Cause that's me right now, as I type this I hold back tears (mainly because I'm in a public place and well that would be awkward). It's taking all that I am to say to myself it's a lie: a lie that I can make myself perfect, that I can walk my Christian life on my own. It's taking all that I am to accept that i'm not a failure in God's eyes, that i'm not a screw up to Him. It's taking all that I am to accept that no matter how much I work I will never be what I want to be, that no matter how many promises I make to myself I will break them and fall again. That no matter how many resolutions to lose weight, study harder, become funnier, or build stronger walls, I make, I will always fall short of them. I have to struggle so much to understand that God wants me to come to Him broken so that HE can be the one to fill me. He doesn't want me to try to fill myself, fix myself, or better myself, because He knows how imperfect I am and how incapable I am of doing that. I cannot make myself whole. I cannot make myself feel secure by working harder.

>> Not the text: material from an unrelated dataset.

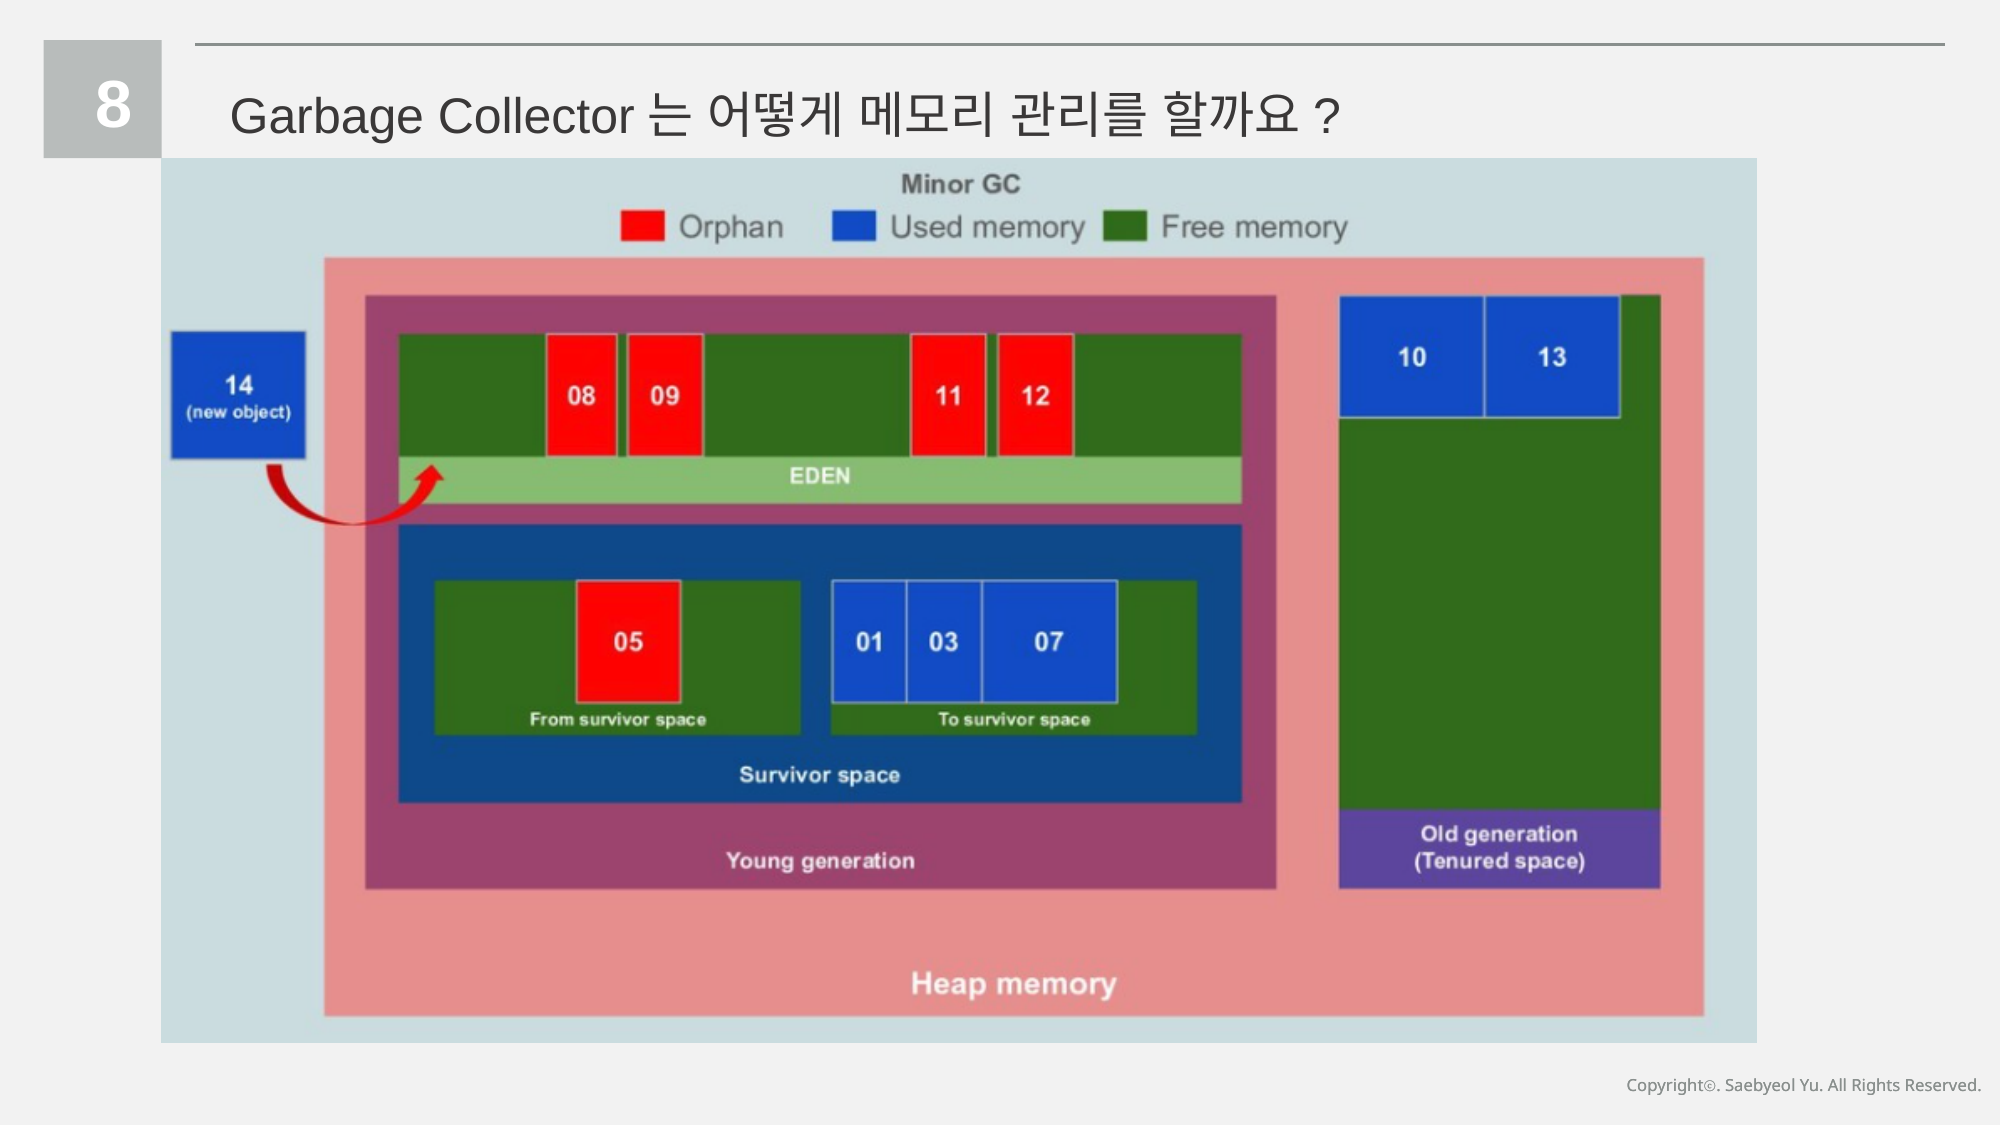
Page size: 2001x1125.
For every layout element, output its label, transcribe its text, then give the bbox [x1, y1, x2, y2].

I cannot earn salvation by striving to be perfect.

"Father, take away the lies that grab onto us with such a firm grip that we feel it will kill us to pry it off. Give us strength to accept our weakness and our imperfection. Hold our hands as we accept our smallness and our failure. And let us see the grace You extend to us; let us feel the Love that You give us and the protection You offer us. Don't let us walk this alone. In Your Name. Amen. "

Sunday, October 3, 2010

Baptismal Weddings



Going to a baptismal service today, I became aware that that is the way God intended a wedding to be. They are both a public display of our commitment. One to the Lord and the other to our future husband or wife who is to point us towards to the Lord. Baptism is our indication that we accept Him as our eternal Lover, our eternal Protector, and our eternal Comforter. And weddings say the same.

I watched a beautiful girl about the age of 8 wrapped in white and absolutely stunning in her admission to forever follow the Lord, step into the water as her father leaned over her, on his knees, whispering to her that He was baptizing her in the Name of the Father, the Son, and the Holy Ghost. I watched as her father gave her away to the Lord as he put her under the water and brought her back up, allowing God to kiss his beautiful daughter with renewing life. I watched as the tough men, the ones who don't usually express emotion step into the water and come up weeping in their joy. Baptisms, like weddings, are a place where emotions run high and all parties involved usually need to break out more then one box of tissues.

My friend, Brittany Donoho, wiped her eyes at the end of the service and said to me, "I'm a sucker and cry every time at these baptisms" which flashed me back to the memory of sitting next to my best friend, Maddy Rhodes, as she wiped her eyes at the end of a wedding and said, "I cry at every wedding".  It's that commitment to someone for your entire life that makes the tears flow and who better to marry than the one Lover you know will never leave you and will never forsake you? And who will be a better comforter, a more consistent challenger, and will love you with a more perfect love better than God?

I say to that beautiful girl of 8, good choice my dear, you will be forever cherished because you chose the right man to say yes to. And now I encourage others to do the same. What a beautiful moment it is when you finally choose to marry the Savior and Ruler of All, He is always asking for your hand.